Смертью веяло от этого револьвера, его можно было вешать на стену как трофейный, слишком много жизней он забрал. Камеры в темных углах уже не смущали его, - прямой эфир, зрители, деньги рекой. Куда же он попал? Этот вопрос не тревожил больше юношу, ведь перед ним сидело его отражение.
Оппонент державший пистолет не дрожал, не издавал звуков и признаков жизни. Два уже давно мертвых человека смотрели друг на друга, это вызвало легкую улыбку, искреннюю. Она дублировалась у оппонента во время спускания затвора. Этот стальной зверь искрой поразил открытое пространство, и вновь щелчок.

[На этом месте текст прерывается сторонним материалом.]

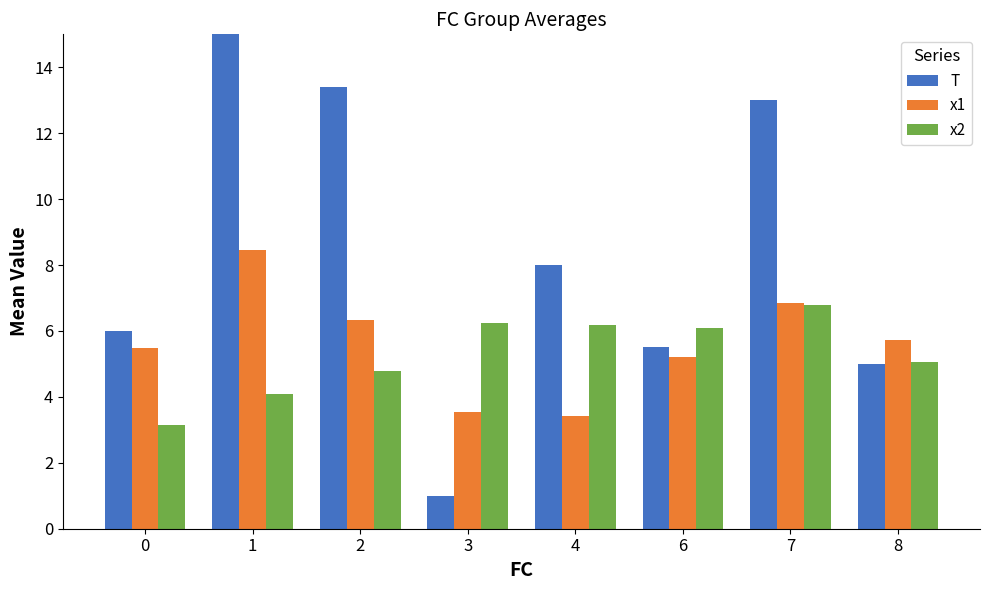

Which series has the largest range (max minus min)?

T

Все вокруг затихло, Томас опустил взгляд. Тишина привела к ожидаемому исходу, прогремел выстрел, вновь ударило по раненным перепонкам. Томми не хотел поднимать глаза, не хотел смотреть вперед. Зачем ему смотреть на разбитое зеркало?
Да, все так, как вы подумали. Его оппонент, первый человек, что искренне улыбнулся, хоть и на доли секунды, застрелился. Он не хотел умирать от руки того, кого не смог убить. Поэтому Томми не желал смотреть на его гримасу, юноша хотел запомнить улыбку мертвеца еще до его смерти. А вокруг застрекотало, стадо обугленных животных прыгали от радости, плясали, целовались, сношались. Экстаз захватил публику и комментатора.
Чувства свернулись в маленький калачик, из которого стремительно наружу вырывались иглы, чем больше – тем лучше. Он старался забить этот калачик молотом бессердечности, а слезы все текли по окровавленным щекам. Окрашиваясь в алый, впитывая в себя кровь, они падали на стол. Соленые до ужаса, с привкусом металла, напоминали вкус еды, что готовила бывшая. Среди этого мрака такое сравнение заставило его по-детски хихикнуть. Все тело вздрогнуло, глаза уже не видели так четко, заплыли соленым водопадом.
Его совершенно не волновало, что происходит вокруг. Где-то слышались крики ужаса, всхлипы, выстрелы. И будто кто-то поставил множество кастрюль в ряд, и прошелся по ним по очереди тяжелой металлической ложкой. Взрывы. Кассетные заряды наполняли комнаты за большими стеклами этого маленького кубика, в котором неподвижно сидел Томас. Вспышки, крики, выстрелы, несколько даже оставило красивые отверстия в боковых стеклах комнаты.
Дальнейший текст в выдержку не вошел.